• **ARTICLE**:

Thursday, November 3, 2022

MORE THAN JUST A MEAL, PART 2: THE LABOR OF COOKING

WHO COOKED IN COLONIAL AMERICA?

The division of labor in 18th century America was determined by gender, class, and ethnicity. Women and men operated under societal expectations that determined their respective roles within the home and their communities. During the early colonial period, men and women often shared the labor of survival. As European settlements became more established, and more family units formed on the American frontier, so too did gender roles. The ideal European family, in which a household was led by a man who presided over both family and business while a woman managed the home, took root in the decades preceding the Revolution and held fast in the period that followed. During this time, food preparation was labor that most often fell to women, especially in households of low to middling income. 

Although they worked alongside men in the running of shops and agricultural operations, the work of maintaining the household was usually performed exclusively by women. This included cleaning, spinning yarn and weaving cloth, care of livestock and gardens, and childrearing. Cooking, of course, was a prominent aspect of this work, consuming much of a woman’s time during the day. This was compounded by the issue of preparing food for her whole family in a time of high birthrates – about seven children per mother. Sometimes, a woman’s occupation – such as innkeeper – demanded even more time in the kitchen. Unmarried women without property often worked in other households as domestic servants, whose many responsibilities included food preparation.

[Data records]
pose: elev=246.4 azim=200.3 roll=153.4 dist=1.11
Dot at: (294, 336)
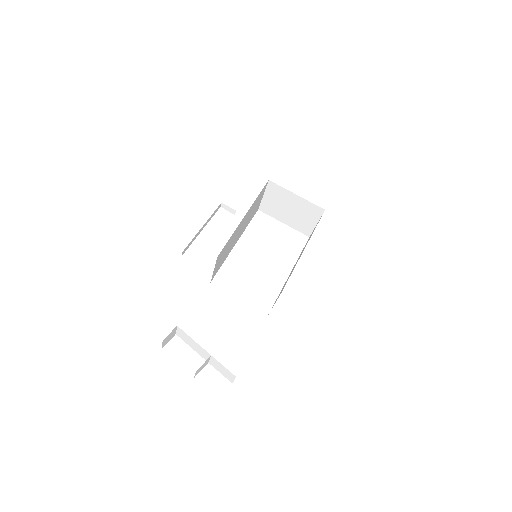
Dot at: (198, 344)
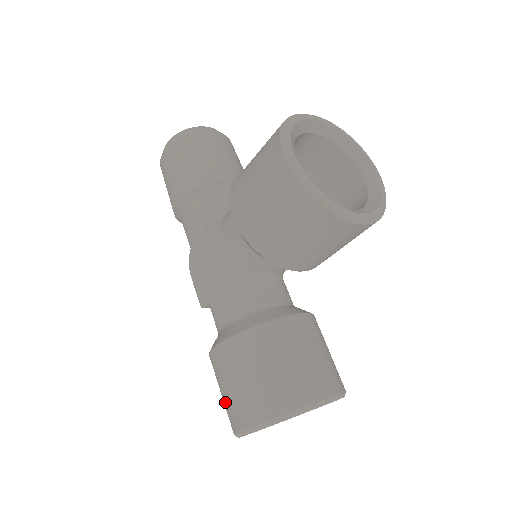
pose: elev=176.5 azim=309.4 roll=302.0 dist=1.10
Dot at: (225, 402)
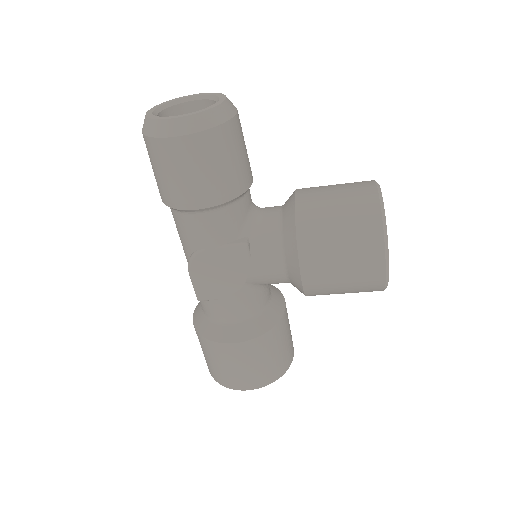
Dot at: (225, 372)
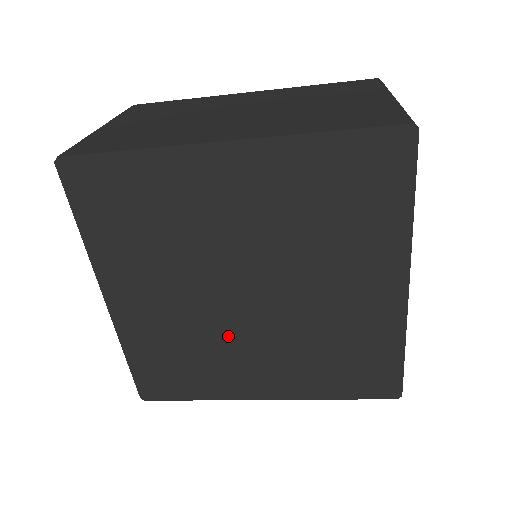
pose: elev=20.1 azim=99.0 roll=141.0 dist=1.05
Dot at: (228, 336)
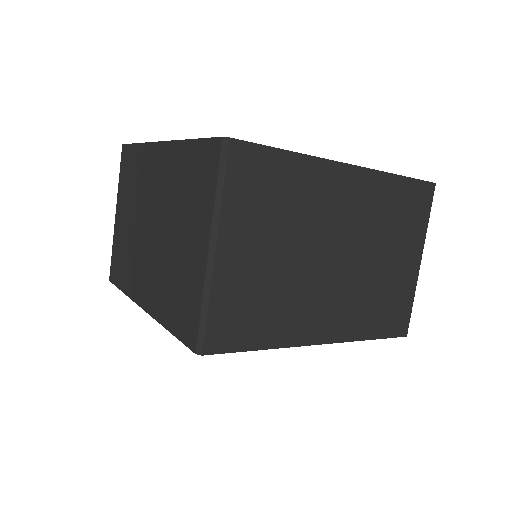
Dot at: occluded
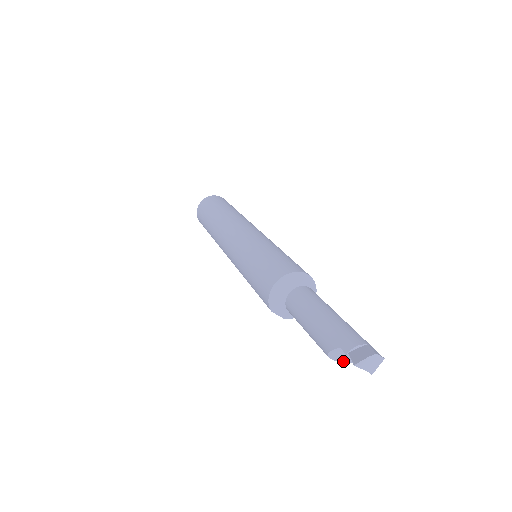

• **REQUESTS**:
1 - According to the article on cooking in colonial America, what factors determined the division of labor in 18th-century America?
2 - Could you resume the article on who cooked in colonial America, picking up after its last sentence?

• **WRITTEN ANSWERS**:
1 - Gender, class, and ethnicity.

2 -
In wealthy households, however, cooking was often the responsibility of domestic staff. In such households, as with Martha and George Washington, the lady of the house would determine a menu for the day or week and leave the tasks of preparation and serving to indentured servants or the enslaved. Enslaved people, who were mainly Africans by this time, were forced to work in a variety of occupations that ranged from fieldhand, to skilled craftsman, to domestic servant. In these capacities, men and women (and children) worked side-by-side in bondage. Enslaved cooks and chefs did not have choice in their status or occupation and lived in a variety of conditions that depended on their geographical location (North versus South, urban versus rural) and the whim of their enslaver. Yet, despite having almost no control over their daily lives, enslaved cooks exerted a great deal of influence on the burgeoning American cuisine and crafted dishes and cooking techniques that we continue to use today. 

Resources:

  • “Women and Children in Colonial America,” National Geographic Resource Library (n.d.)
  • “Africans in Colonial America,” National Geographic Resource Library (n.d.)
  • Ed Crews, “Colonial Foodways,” Colonial Williamsburg Foundation Educational Journal (Fall 2004)
  • Kelly Fanto Deetz, “How Enslaved Chefs Helped Shape American Cuisine,” Smithsonian Magazine (2018)
  • Brooks Jones, “A Look at Eighteenth Century American Foodways,” Cookery in Colonial America (2012)
  • Jone J. Lewis, “Women and Work in Early America: Before the Domestic Sphere,” Thought.Co (2019)


AMERICA'S FIRST CELEBRITY CHEFS

Long before the the likes of Rachel Ray, Anthony Bourdain, and Bobby Flay, the culinary world had star cooks who were renown for their talents, skills, and innovations. Unlike celebrity chefs today, who publish autobiographies, open their own restaurants, and have their own television shows, they mainly worked behind the scenes. This was a function of status - most of the most prominent people in the American culinary world were servants and the enslaved. Their personal notoriety was tied to the notoriety of the households that they were bound to, inextricably linked to the people that they served. James Hemings and Hercules Posey were among the many enslaved culinarians who tremendously impacted the landscape of the American table.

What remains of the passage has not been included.